Власть собственности совершенно реальна, поскольку она зачастую оправдывает на практике свой инвестиционный потенциал, что обеспечивает ее владельцам межличностные и врéменные преимущества. Те, кто владеет собственностью, в общем и целом имеют больший материальный достаток, чем те, кто ею не владеет, их благосостояние выше, чем в том случае, если бы они не инвестировали в собственность. Однако так происходит отнюдь не всегда, о чем постоянно напоминают повсеместные циклы подъемов и спадов рынков собственности, неожиданные побочные издержки и дополнительные расходы. И даже если собственность обеспечивает больший достаток, то преимущества, которые она дает, лишь относительны в сравнении с преимуществами других людей и поэтому являются врéменными и поверхностными. Важнее всего то, что собственность (для тех, кто не владеет значительным ее количеством) редко приносит уверенность или процветание, которые она сулит. Поэтому превращение собственности в нечто заменяющее уверенность есть не более чем идеология, которая почти точно так же, как идеология среднего класса, провоцирует действие, не обязательно приводящее к достижению целей, заданных ею.

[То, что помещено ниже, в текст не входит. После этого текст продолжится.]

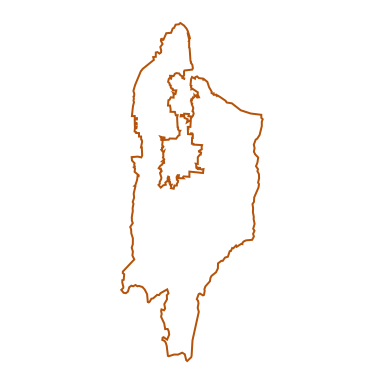 Deli Serdang, Sumatera Utara, Indonesia (Equal Earth projection)
{"feature_id": "22746128B17104196518473", "entity_name": "Deli Serdang", "entity_type": "district", "adm_level": 2, "iso_a3": "IDN", "parent_name": "Indonesia", "parent_adm1": "Sumatera Utara", "projection": "equal_earth", "projection_center": [98.729, 3.48], "detail": "fine", "context": "isolated", "style": "outline", "palette": "amber", "viewbox_px": 384, "rotation_deg": 0, "n_neighbors": 0, "source": "geoboundaries", "source_scale": "gbopen_adm2", "svg_char_len": 5997}
<svg xmlns="http://www.w3.org/2000/svg" viewBox="0 0 384 384"><path d="M192.9,68.1L192.3,64.7L190.9,62.9L191.1,61.9L190.5,61.0L189.6,48.1L189.1,47.6L189.2,41.8L188.7,41.3L189.3,40.2L187.5,32.4L190.1,39.3L189.6,37.0L187.9,31.3L186.6,28.7L184.0,25.5L180.3,23.0L178.9,24.3L175.6,24.7L174.1,27.9L172.7,28.5L171.1,32.8L166.3,33.2L163.4,39.8L162.5,39.9L161.9,38.8L161.1,39.1L160.9,40.8L162.6,44.0L160.3,47.0L161.2,50.5L161.0,52.5L159.4,53.6L157.4,52.1L155.8,52.5L155.8,56.8L153.2,57.1L153.9,59.8L142.8,68.8L140.8,71.3L135.1,85.0L133.4,90.9L134.3,93.8L134.1,96.2L133.5,96.6L133.9,98.5L133.5,100.6L134.0,102.2L133.0,106.0L131.9,116.1L134.7,116.0L134.8,118.3L136.9,118.1L136.9,119.4L134.7,119.5L134.8,122.8L136.5,122.9L136.7,123.6L136.7,124.2L134.8,124.1L134.9,126.6L136.7,126.6L136.4,128.3L134.9,128.3L134.6,131.5L136.2,132.2L136.2,133.0L139.0,133.1L139.0,136.5L141.1,136.5L141.2,139.6L141.9,140.2L142.1,142.0L141.0,147.4L141.8,147.4L142.2,155.5L141.3,157.4L137.7,156.6L131.7,157.1L132.0,160.5L134.6,163.3L134.2,164.9L134.8,166.6L133.8,167.2L135.0,168.5L134.6,171.8L138.7,175.3L138.6,176.1L137.6,175.8L137.1,179.9L135.4,185.1L134.4,186.0L135.4,186.4L133.7,193.5L134.1,197.8L132.7,202.0L133.5,203.8L132.6,208.2L132.8,211.1L131.8,217.1L131.9,220.7L132.8,223.1L130.2,227.0L131.1,229.2L131.3,233.3L132.9,238.4L132.8,244.3L131.7,247.7L132.9,251.5L132.4,255.5L134.3,259.4L122.9,271.5L122.8,273.1L124.2,274.2L123.7,279.8L122.3,280.2L122.3,282.6L123.4,287.0L123.2,288.0L121.3,289.9L123.6,292.8L125.9,293.2L127.9,291.6L129.3,287.2L131.4,285.7L133.1,286.3L135.5,285.0L137.4,286.3L138.9,285.9L142.4,287.0L144.7,289.5L147.1,294.2L147.8,302.0L148.7,302.4L149.7,301.7L151.4,298.7L153.1,298.4L157.2,294.8L159.0,295.1L160.6,293.1L167.2,289.4L168.5,293.3L166.8,295.2L167.0,299.4L164.3,304.1L165.1,308.6L164.0,310.3L161.5,309.4L161.1,311.0L161.7,313.9L161.1,316.8L164.2,323.4L165.2,329.1L167.7,329.0L168.7,331.2L169.2,334.7L167.1,339.6L163.5,337.2L162.6,337.7L162.3,339.9L164.6,341.0L165.7,342.6L166.7,345.8L167.9,355.8L168.7,356.2L174.2,354.5L178.0,354.6L182.2,352.7L184.8,354.3L186.2,360.1L187.2,361.0L191.2,357.3L191.6,355.7L192.5,340.3L198.8,311.8L197.7,307.9L198.5,303.3L198.0,300.7L196.8,299.2L198.7,294.1L199.9,293.5L203.0,295.4L204.0,294.9L204.7,290.8L204.4,289.2L205.4,286.4L209.9,281.3L210.5,277.8L211.5,275.9L216.0,272.3L217.9,268.4L218.0,263.4L221.4,260.8L222.7,260.9L225.0,257.6L227.9,256.7L229.7,251.2L230.9,251.0L232.2,248.0L233.3,248.3L236.0,245.5L236.7,246.8L241.2,243.9L242.4,244.1L242.5,242.9L243.5,241.6L245.9,240.4L252.2,239.8L253.9,236.4L253.1,233.9L254.5,230.8L253.2,228.8L254.6,223.9L253.6,218.9L253.8,216.9L252.9,212.2L253.1,208.1L252.5,204.1L254.0,201.8L254.2,197.4L258.5,187.5L259.0,184.1L258.1,182.7L259.1,178.1L258.9,174.1L257.4,171.2L258.0,169.2L256.0,166.2L257.4,162.7L258.2,157.5L255.2,154.4L253.9,151.7L254.6,148.1L253.8,144.7L255.7,139.6L257.1,138.8L259.6,135.0L261.8,126.1L261.8,121.8L262.7,119.2L261.3,117.8L261.3,114.8L250.7,113.5L240.8,110.3L231.8,103.3L226.7,102.5L225.6,100.8L220.5,97.3L217.7,95.5L217.1,95.9L216.7,94.6L216.7,96.3L216.2,94.7L213.8,94.8L213.6,93.5L213.0,93.9L211.5,93.0L211.7,91.7L209.1,87.2L207.3,81.8L203.9,79.1L203.3,79.6L203.0,78.6L198.8,78.1L197.1,76.4L195.4,77.1L195.0,78.7L192.0,77.0L191.1,79.2L190.5,85.2L191.4,85.8L190.9,87.0L191.5,87.9L191.3,89.3L192.8,89.0L197.8,92.3L197.7,94.5L199.0,97.3L197.2,97.5L195.9,95.4L195.0,96.1L194.4,95.3L194.4,96.9L193.3,97.9L192.8,97.6L192.0,99.9L191.3,99.4L190.9,100.7L191.5,100.9L191.4,102.8L192.2,103.6L191.8,104.3L193.3,108.0L192.5,111.2L193.1,111.5L193.7,113.7L192.8,116.0L190.9,118.3L190.9,116.4L188.4,116.2L188.9,114.0L184.2,113.7L184.2,115.0L181.0,114.9L180.7,116.4L184.2,116.1L184.5,117.9L187.7,119.3L186.9,122.4L190.8,120.0L190.4,126.9L188.4,126.8L188.4,128.1L187.8,127.7L188.0,134.1L191.1,134.3L191.1,133.3L192.2,133.4L192.8,134.2L192.8,137.9L192.1,137.8L191.9,143.7L193.4,143.8L193.4,144.6L202.1,145.1L201.6,147.0L201.8,149.3L198.9,151.0L199.0,151.7L201.1,152.5L200.7,154.6L199.9,154.6L197.8,157.2L197.8,163.9L195.8,163.7L196.3,164.8L196.2,166.9L196.6,167.0L196.6,168.0L197.7,168.1L197.7,169.0L198.4,169.1L198.4,168.0L199.1,168.4L199.3,167.8L200.1,167.9L200.2,168.9L201.5,169.5L203.5,169.1L203.0,173.0L189.4,171.6L189.4,176.8L183.6,176.4L182.6,177.8L183.2,178.3L178.7,178.2L178.7,176.5L177.0,176.3L178.7,176.3L178.9,175.2L177.6,175.2L177.0,176.3L177.3,176.5L176.6,177.2L176.9,179.8L178.1,180.7L177.9,182.2L176.9,183.8L176.8,185.5L174.8,185.7L174.6,184.7L173.7,188.7L171.2,188.2L171.5,187.8L170.9,186.6L171.5,185.1L170.6,185.4L170.1,184.5L170.5,184.3L170.2,183.1L169.5,182.8L170.0,181.7L169.1,180.6L169.4,179.5L168.8,179.3L169.0,177.0L168.2,176.6L167.6,178.2L167.9,181.3L166.7,181.3L165.3,182.7L165.8,184.7L163.3,185.3L160.8,187.6L158.5,184.9L159.8,183.7L159.7,181.8L161.2,179.0L161.4,177.6L160.0,173.0L161.4,171.5L161.0,171.1L161.5,170.6L160.8,168.8L160.0,169.1L158.7,168.2L160.4,165.7L162.4,164.4L162.5,163.1L164.1,162.9L163.9,160.6L162.7,160.8L164.2,159.3L162.9,157.5L163.4,156.2L163.2,153.6L164.0,151.2L163.0,152.0L161.3,149.7L162.1,149.2L162.0,147.6L163.1,147.4L163.0,146.8L161.9,146.7L163.1,146.3L162.2,145.1L162.7,140.6L161.2,139.9L161.4,138.2L160.5,136.7L162.4,137.3L162.3,139.5L163.6,139.5L163.7,137.4L164.5,137.5L164.5,139.9L168.8,139.7L169.6,138.5L176.1,138.7L178.3,135.7L179.5,135.2L179.5,132.1L180.2,130.8L179.2,130.8L178.1,129.4L178.1,127.4L177.6,127.3L177.1,117.4L177.6,115.2L175.8,115.3L174.9,111.9L170.5,111.8L170.6,109.0L170.0,105.5L168.0,105.5L168.4,100.2L169.6,99.7L170.8,97.3L173.6,97.6L173.6,94.9L174.1,94.6L173.6,93.9L174.1,93.7L173.7,93.2L175.5,93.9L176.3,90.4L173.7,90.5L173.2,89.6L172.7,89.9L172.4,88.6L171.3,88.3L170.6,86.9L170.8,85.5L169.7,84.9L169.6,83.4L168.1,81.9L168.8,78.9L169.5,78.2L171.1,78.7L171.4,77.5L170.3,76.9L170.1,75.8L173.7,76.0L174.9,73.8L176.4,73.1L179.2,73.5L180.4,75.3L182.1,76.2L182.5,78.8L182.7,78.2L184.2,78.8L184.3,78.4L182.8,77.8L182.4,76.5L183.7,76.0L184.1,75.0L184.0,71.6L184.5,70.5L192.2,69.6L192.9,68.1Z" fill="none" stroke="#b45309" stroke-width="2"/></svg>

Этот момент ясно демонстрирует одно недавнее исследование финансовых траекторий 235 домохозяйств в США[22]. В течение года, когда проводилось это исследование, участвовавшие в нем семьи сталкивались с нестабильностью как доходов, так и расходов, которые неожиданно резко росли и падали. Эта турбулентность повышала потенциальную значимость их собственности для того, чтобы справляться с подобными перепадами. Однако собственность, которой они владели или к которой стремились, обостряла их затруднения в той же степени, что и ослабляла их. Типичным примером в этом отношении была семья Джонсонов, которую исследователи в соответствии с ее доходами и атрибутами определили как семью среднего класса. И муж, и жена имели стабильные трудовые доходы, однако их расходы были непредсказуемы. В эти расходы входили крупные суммы, которые им приходилось отдавать за ремонт машины, ремонт дома и неотложные медицинские услуги, а также подарки детям на Рождество и дни рождения. Вместо формирования бюджета с приоритетом в виде необходимых краткосрочных расходов, таких как своевременная оплата счетов, Джонсоны сделали ставку на восходящую мобильность, зависящую от обладания собственностью. Жена поступила в колледж в надежде на то, что академическая степень поможет ей получить более высокооплачиваемую работу. Было совершенно неочевидно, что это произойдет, к тому же, шутила она, к моменту окончания колледжа ей будет уже сорок, а выплачивать кредит на образование придется всю оставшуюся часть жизни. Кроме того, они вместе с мужем приобрели дом, рассчитывая, что он станет резервом на будущее. Однако выплаты по ипотеке оказались тяжелым бременем, а расходы на ремонт постоянно поглощали значительную часть их бюджета. Хуже того, стоимость дома не росла. Тем временем Джонсоны испытывали постоянный стресс.